Les auteurs et illustrateurs ont usé de 172 pages teintées de noir et de gris afin de transporter le lectorat dans le récit de Germain Cliche, un réalisateur québécois reconnu par la communauté cinématographique internationale.
Alors que celui-ci est en liste pour une nomination aux Golden Globes et aux Oscars, une rumeur commence à courir : il aurait commis des actes de violence sexuelle.
S’intéresser au public d’ici
Comme bien d’autres œuvres québécoises, cette bande dessinée touche un public local. Les références culturelles sont nombreuses, allant de Tout le monde en parle à la pièce de théâtre Les fées ont soif, en passant par la fête de la Saint-Jean-Baptiste.
Les auteurs n'hésitent pas à s’étaler sur des débats qui sont au cœur de la société contemporaine : culture de l’annulation (cancel culture), culture du viol, omniprésence du tribunal populaire et inégalités sociales.
Des dialogues tranchants permettent d’explorer ces sujets en profondeur, souvent grâce à des personnages secondaires ou même accessoires. « Qu’est-ce qui resterait de l’histoire de l’art si on avait expurgé tous les artistes délinquants? Une culture à saveur d’eau de Javel! ». La réponse toute aussi franche, « Toujours ben mieux qu’une culture à saveur de misogynie! », accorde une place aux deux points de vue. Le roman graphique est avant tout basé sur la réflexion et non sur la prise de position.
L’intelligence au service de l’écriture
L’accusation envers le cinéaste arrive assez tôt dans la trame narrative de la bande dessinée. Le scénario tombe donc rapidement dans la recherche. Quelle est la vérité ? L’identité de l'accusatrice sera-t-elle révélée ? Quels sont les meilleurs moyens pour le protagoniste de conserver sa réputation ?
Les personnages principaux sont souvent pensifs, voire soucieux. Les couleurs sont absentes et l’histoire semble prévisible, ce qui cause un début d’histoire plutôt terne. Toutefois, plus le récit évolue, plus l’intelligence des artistes est perceptible et plus le lectorat est lié à l'œuvre. Le souci du détail des écrivains est impressionnant, de même que leur usage de métaphores visuelles.
Le scénario est écrit avec beaucoup d’agilité. Les détails qui semblent trop éloignés de l’intrigue principale dans les premières planches prennent tout leur sens grâce à de discrètes répétitions. Les artistes ont confiance en la perspicacité du lectorat. Ils rendent l’implicite évident au lieu de constamment faire parler leurs personnages.
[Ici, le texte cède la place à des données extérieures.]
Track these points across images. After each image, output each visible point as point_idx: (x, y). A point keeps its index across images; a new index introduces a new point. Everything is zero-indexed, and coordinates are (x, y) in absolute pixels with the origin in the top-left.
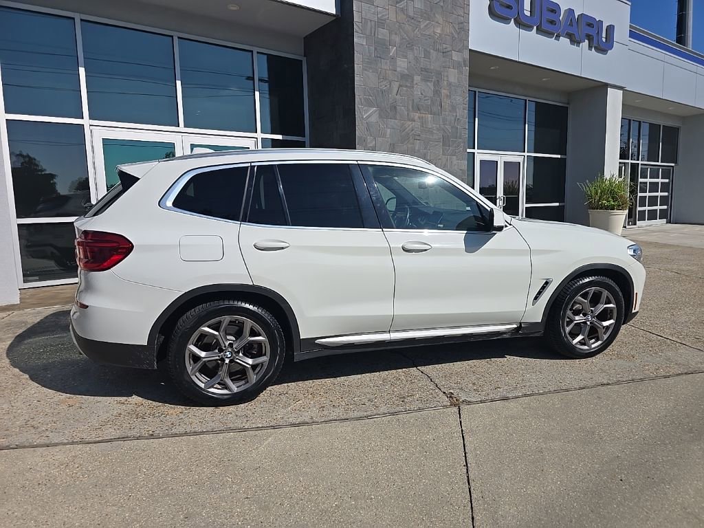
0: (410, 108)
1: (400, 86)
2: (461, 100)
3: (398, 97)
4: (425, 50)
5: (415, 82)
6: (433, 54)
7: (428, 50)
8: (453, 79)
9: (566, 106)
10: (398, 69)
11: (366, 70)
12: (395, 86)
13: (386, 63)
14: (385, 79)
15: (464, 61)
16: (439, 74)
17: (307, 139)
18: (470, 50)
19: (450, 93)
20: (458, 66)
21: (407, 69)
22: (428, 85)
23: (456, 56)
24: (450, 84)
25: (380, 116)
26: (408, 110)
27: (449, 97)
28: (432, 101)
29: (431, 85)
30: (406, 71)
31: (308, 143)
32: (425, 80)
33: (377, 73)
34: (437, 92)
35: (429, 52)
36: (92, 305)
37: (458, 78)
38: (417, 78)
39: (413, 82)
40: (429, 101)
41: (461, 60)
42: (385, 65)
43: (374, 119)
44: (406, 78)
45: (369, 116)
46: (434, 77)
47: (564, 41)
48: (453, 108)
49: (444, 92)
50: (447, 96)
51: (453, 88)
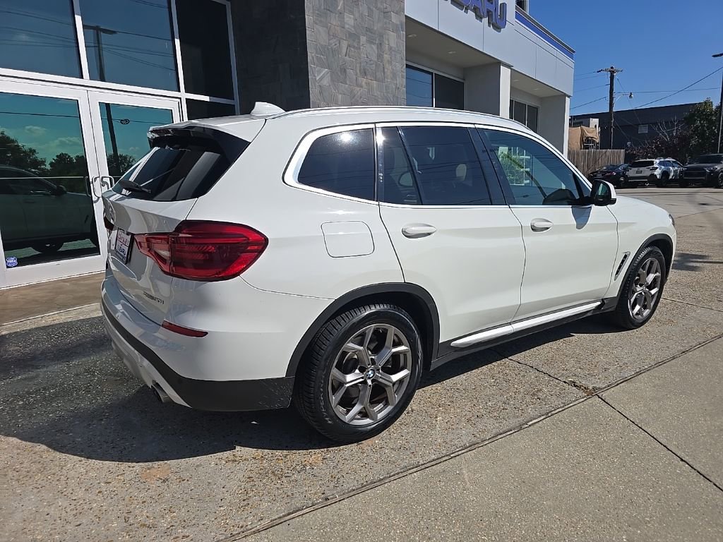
0: (358, 71)
1: (349, 46)
2: (400, 66)
3: (347, 57)
4: (369, 8)
5: (361, 43)
6: (376, 13)
7: (372, 7)
8: (393, 45)
9: (462, 81)
10: (347, 26)
11: (316, 23)
12: (344, 44)
13: (335, 17)
14: (335, 36)
15: (402, 25)
16: (381, 36)
17: (236, 102)
18: (406, 16)
19: (391, 58)
20: (396, 30)
21: (354, 27)
22: (372, 48)
23: (395, 19)
24: (390, 48)
25: (332, 80)
26: (356, 75)
27: (390, 62)
28: (376, 65)
29: (374, 47)
30: (353, 29)
31: (237, 108)
32: (370, 41)
33: (327, 28)
34: (380, 56)
35: (372, 11)
36: (210, 330)
37: (396, 41)
38: (363, 39)
39: (359, 42)
40: (374, 66)
41: (398, 23)
42: (334, 21)
43: (326, 82)
44: (353, 36)
45: (321, 79)
46: (377, 38)
47: (471, 14)
48: (394, 75)
49: (386, 57)
50: (388, 61)
51: (393, 53)
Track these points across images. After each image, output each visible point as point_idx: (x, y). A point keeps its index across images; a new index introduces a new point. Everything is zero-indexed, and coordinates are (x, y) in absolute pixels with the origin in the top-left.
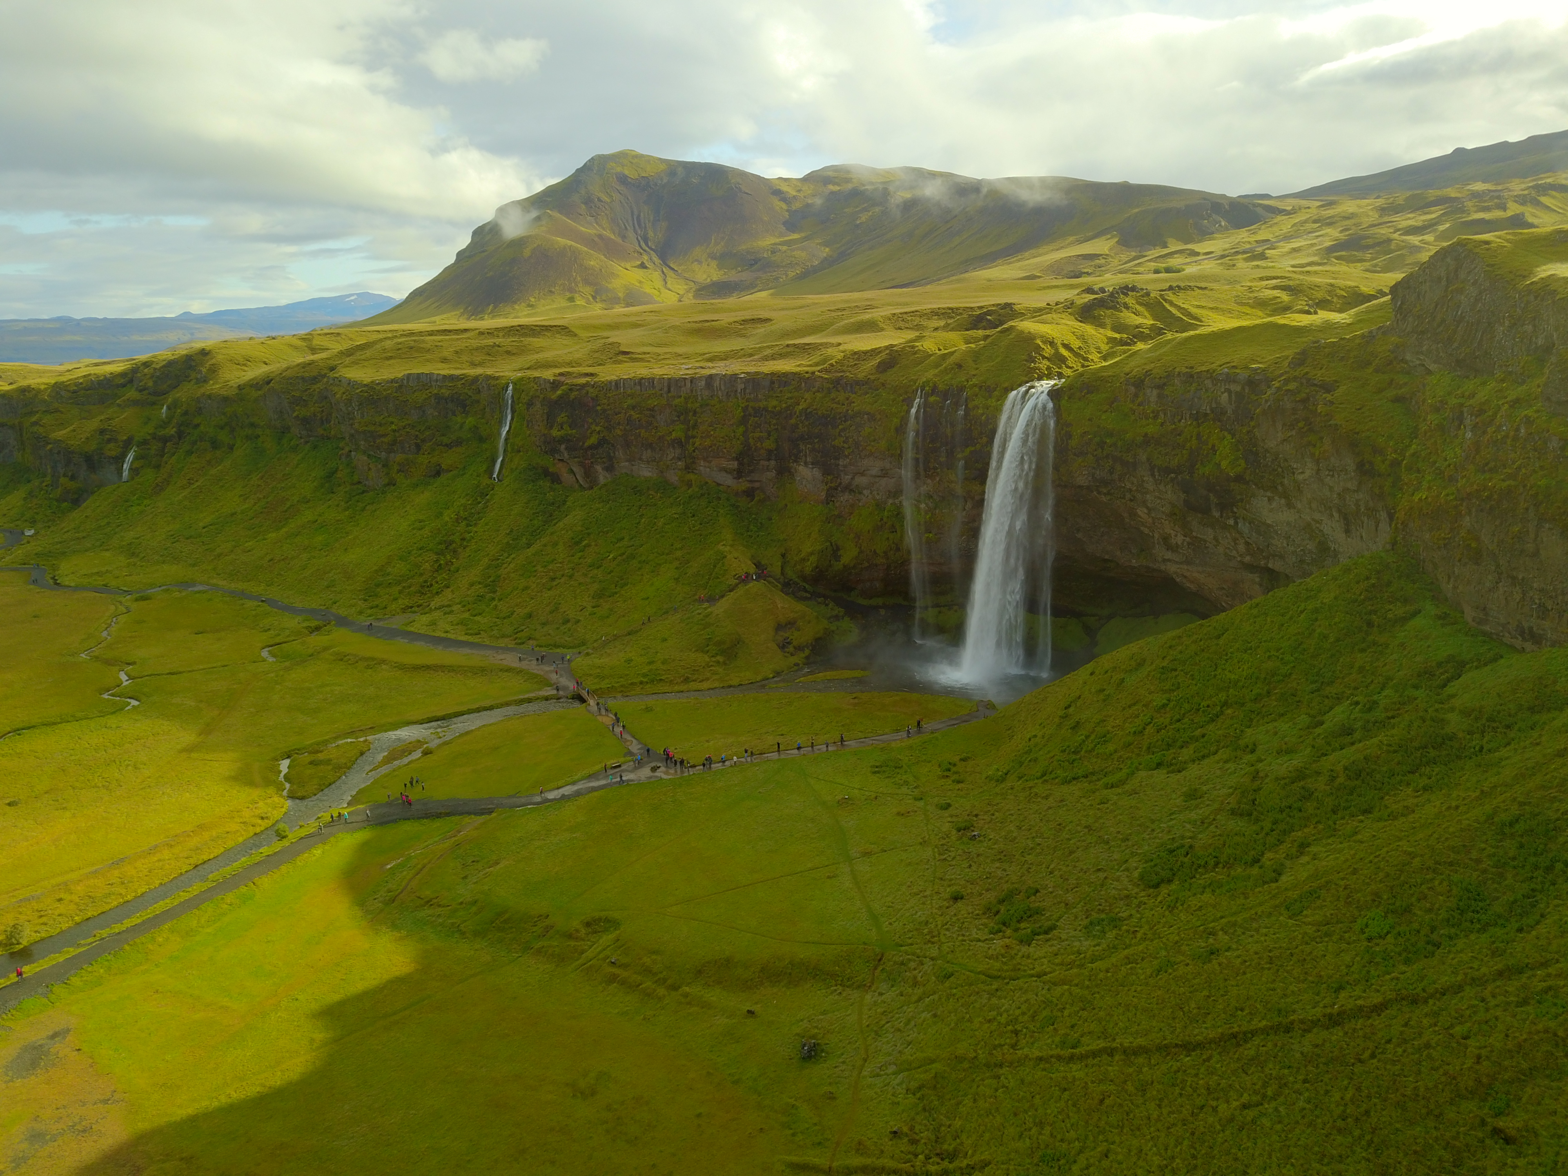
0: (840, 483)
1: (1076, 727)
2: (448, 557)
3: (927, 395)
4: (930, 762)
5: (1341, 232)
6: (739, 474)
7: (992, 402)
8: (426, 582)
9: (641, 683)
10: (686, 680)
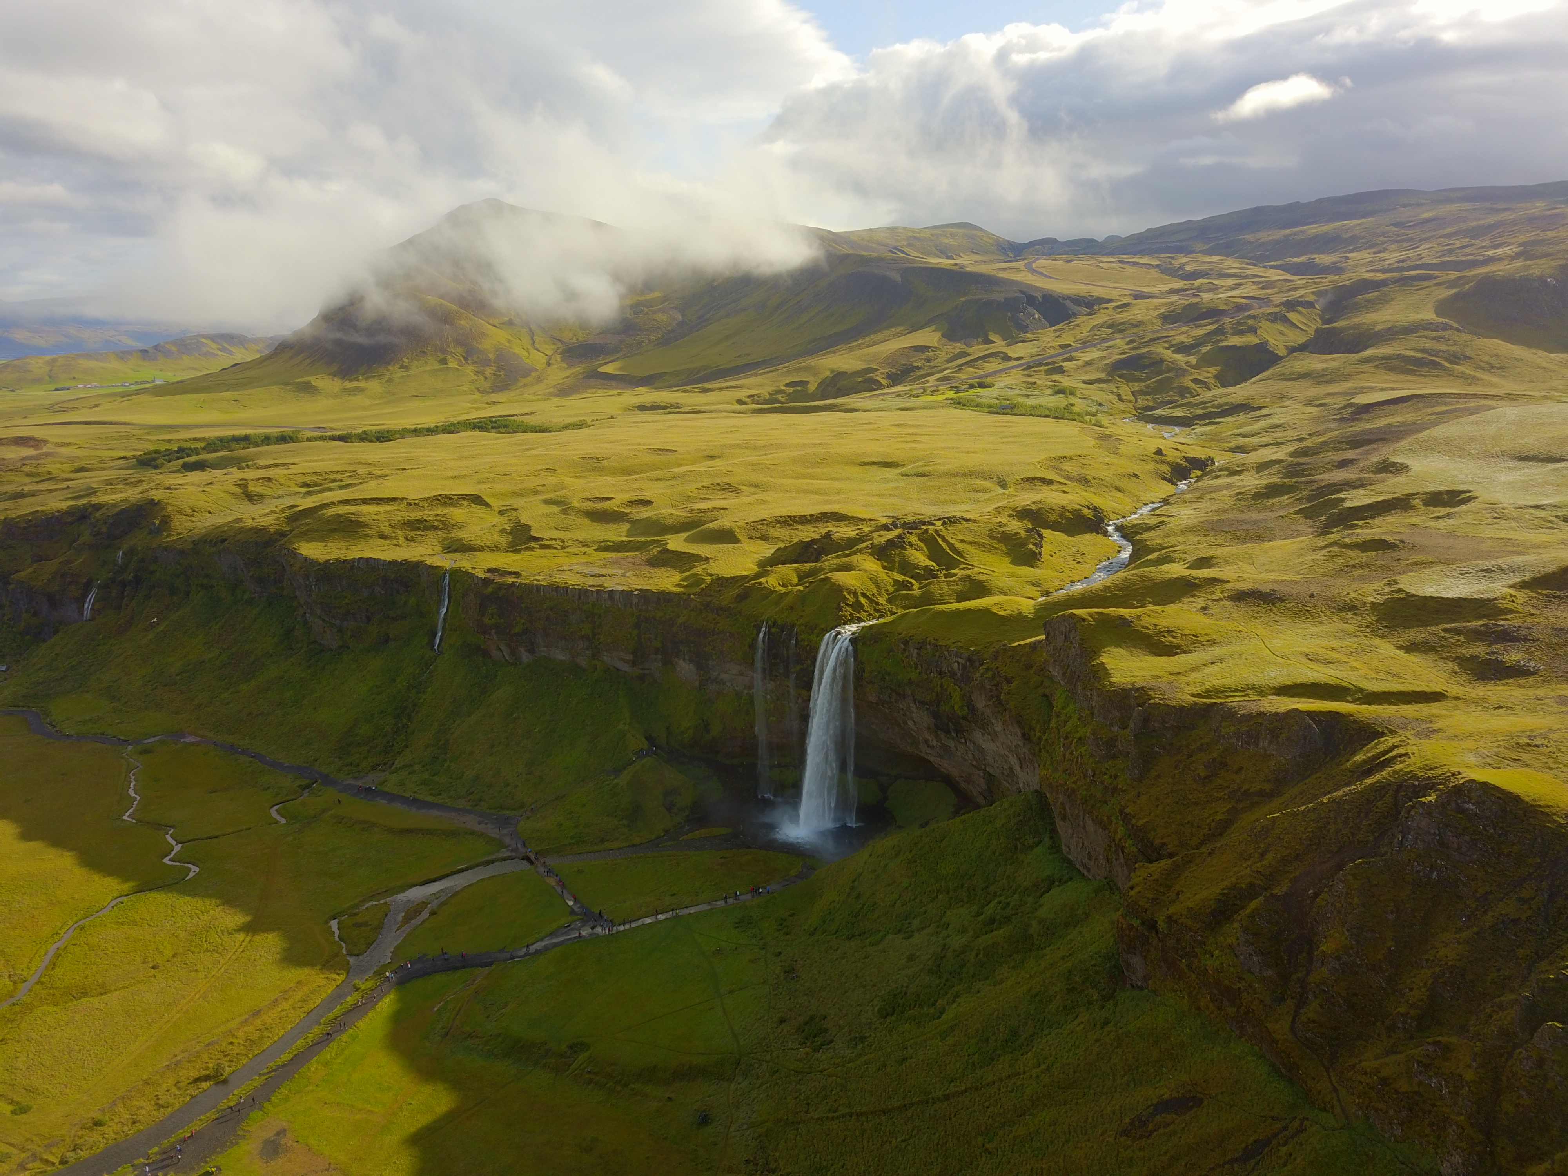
0: (710, 678)
1: (858, 897)
2: (404, 721)
3: (770, 627)
4: (770, 918)
5: (1128, 344)
6: (634, 664)
7: (813, 637)
8: (388, 742)
9: (570, 844)
10: (602, 841)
Les illustrations de Jean-Paul Eid, extrêmement riches en informations, effacent le besoin de narration. Des plans simples et efficaces s’enchaînent à d’autres plus frappants afin de créer des contrastes remplis d’émotions. Les transitions entre certaines cases sont si soignées et fluides que la comparaison avec l’art du cinéma s’impose.
Disponible en librairie depuis le 5 novembre, Crue s’adresse à ceux qui ne redoutent pas les thèmes sombres et troublants.











Pour être déja tomber sous le charme de ses anciennes œuvres, j’ai vraiment hâte de voir ce que Eid a concocté cette fois-ci. Superbe article pour me donner le goût de le lire sans trop en divulguer! Bravo!